Teks yang Diberikan =>
____

SELAMAT DATANG DI BLOG PENDIDIKAN SEKOLAH MENENGAH PERTAMA

SELAMAT DATANG DI BLOG PENDIDIKAN SMP NEGERI 37 OKU PROPINSI SUMATERA SELATAN

Selasa, 03 April 2012

Pengembangan Perangkat Pembelajaran Matematika Realistik Materi Penjumlahan dan Perkalian Bentuk Aljabar di kelas VIII SMP Negeri 37 OKU



I. PENDAHULUAN
Kondisi yang mewarnai pembelajaran matematika saat ini adalah seputar rendahnya kualitas (baca:mutu) pendidikan matematika, (Marpaung, 2001; Sembiring, 2001; Hadi, 2002; Fauzan, 2002). Laporan Badan Standar Nasional Pendidikan (BSNP) tiga tahun ini menunjukkan bahwa mutu pendidikan matematika yang ditandai dengan nilai rata-rata ujian nasional pada tingkat nasional masih yang terendah dibandingkan dengan mata pelajaran yang lain (Depdiknas, 2008).
Menurut Djaali (2007), Sukmadinata (2006) mengemukakan bahwa mutu pendidikan dicerminkan oleh kompetensi lulusan yang dipengaruhi oleh kualitas proses dan isi pendidikan, mutu dipandang hasil tetapi dapat pula dilihat dari proses pembelajaran di kelas, mutu lulusan yang rendah dapat menimbulkan berbagai masalah, seperti tidak dapat melanjutkan studi, tidak dapat menyelesaikan studinya pada jenjang lebih tinggi.

____

Gambar grafik data:
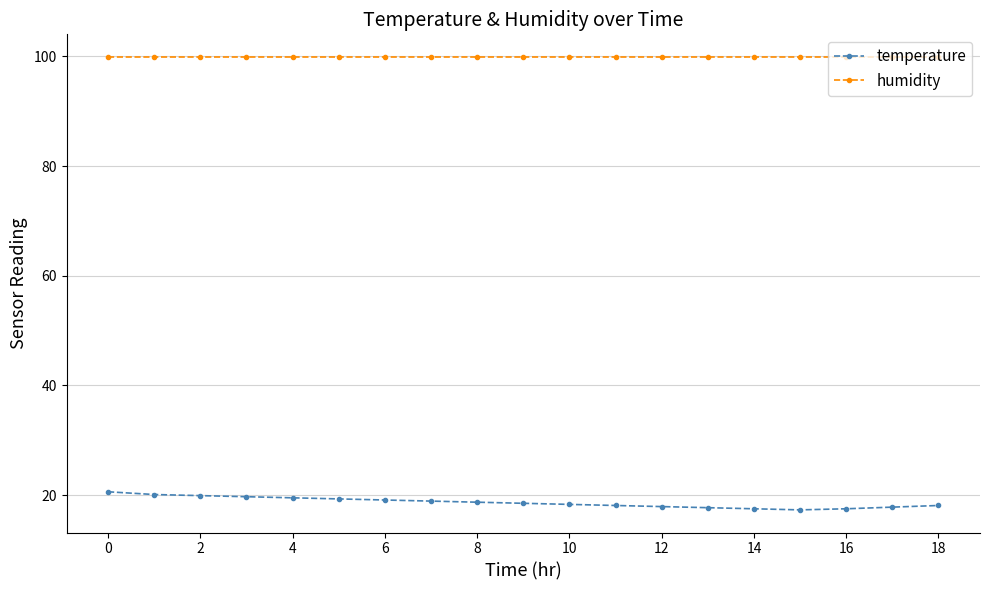

Which series has the largest total across all categories?

humidity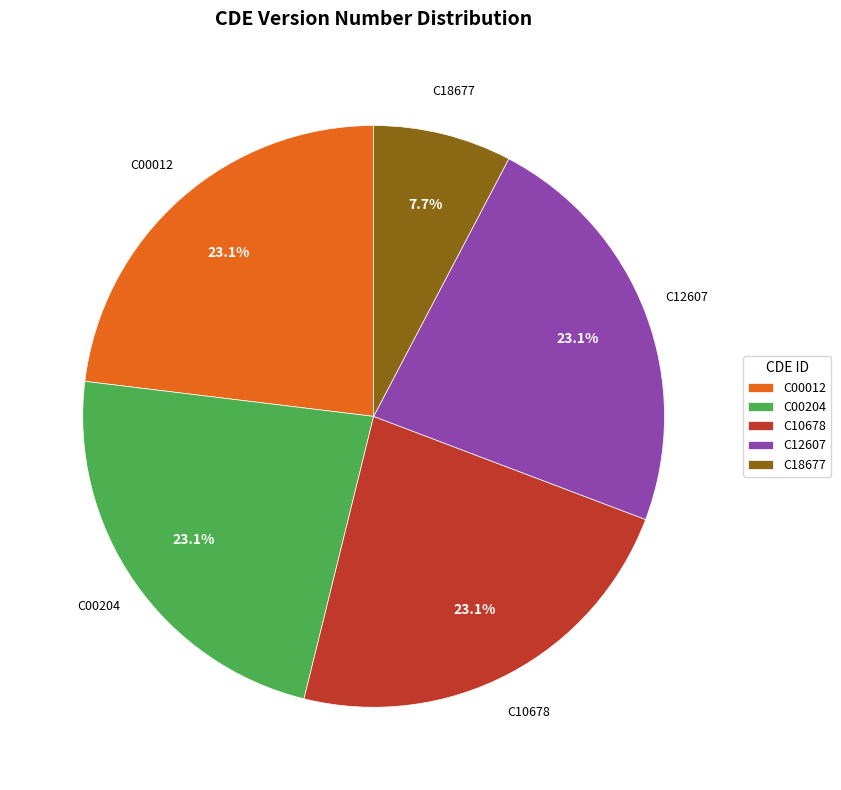

How many slices are in this pie chart?

5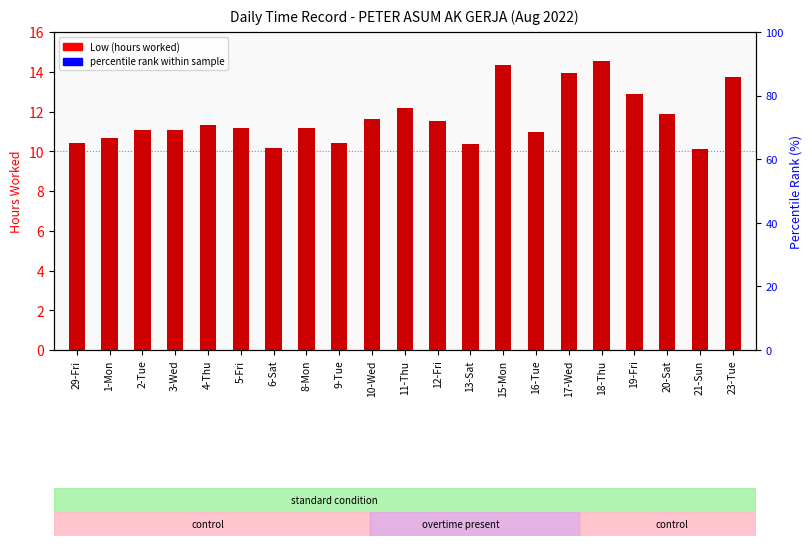

Which series has the widest spread of Y values?

percentile rank within sample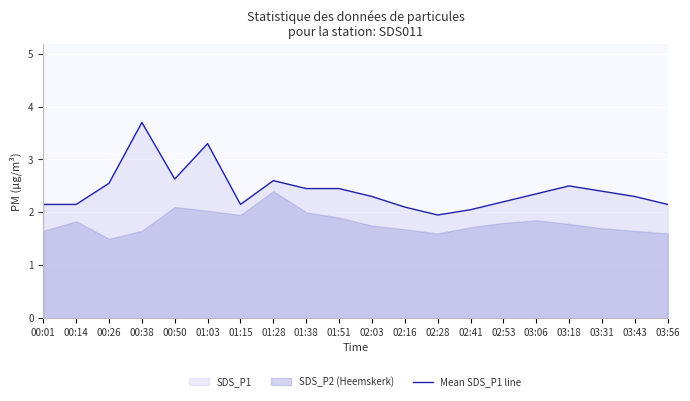

Read the value at 03:43.

2.3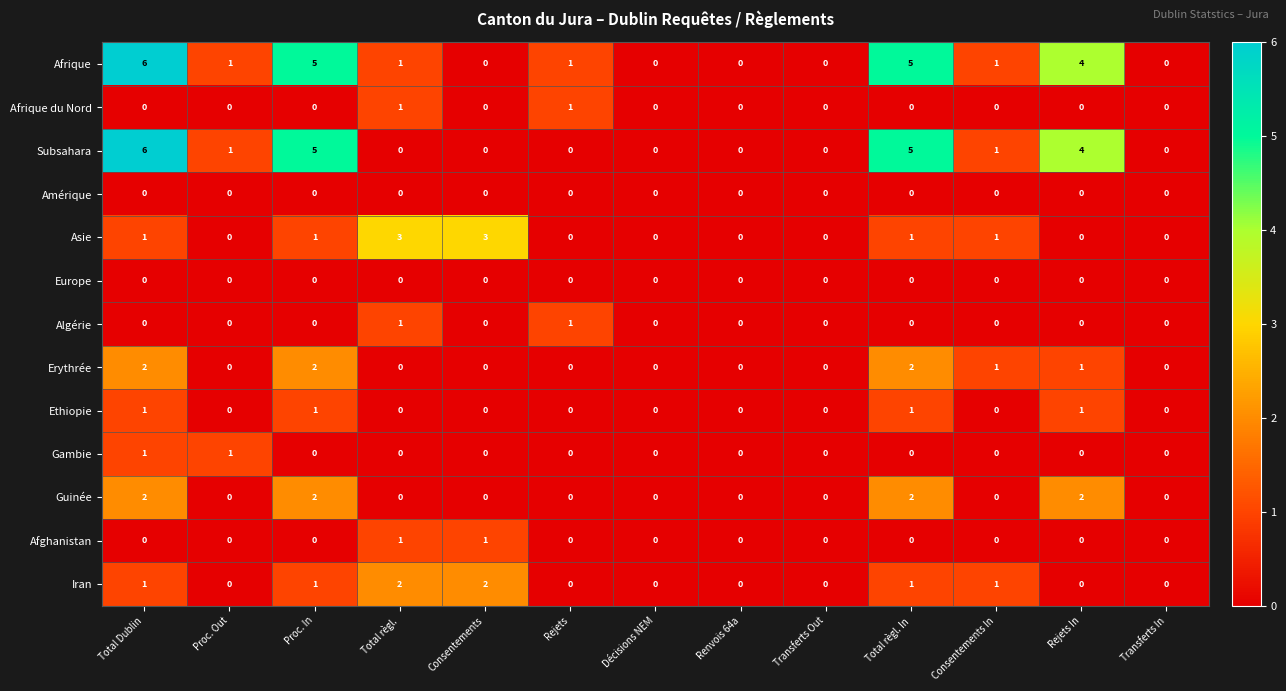

At which category is the sum across all series the highest?

Total Dublin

____

Tuliskan kembali paragraf dalam teks tentang pembelajaran matematika realistik yang diawali "Kondisi yang mewarnai pembelajaran matematika" dalam bentuk poin-poin singkat dengan tetap memuat fakta utamanya.

- Pembelajaran matematika saat ini ditandai oleh rendahnya mutu pendidikan matematika (Marpaung, 2001; Sembiring, 2001; Hadi, 2002; Fauzan, 2002).
- Menurut laporan Badan Standar Nasional Pendidikan (BSNP) tiga tahun ini, nilai rata-rata ujian nasional matematika pada tingkat nasional masih yang terendah dibandingkan dengan mata pelajaran lain (Depdiknas, 2008).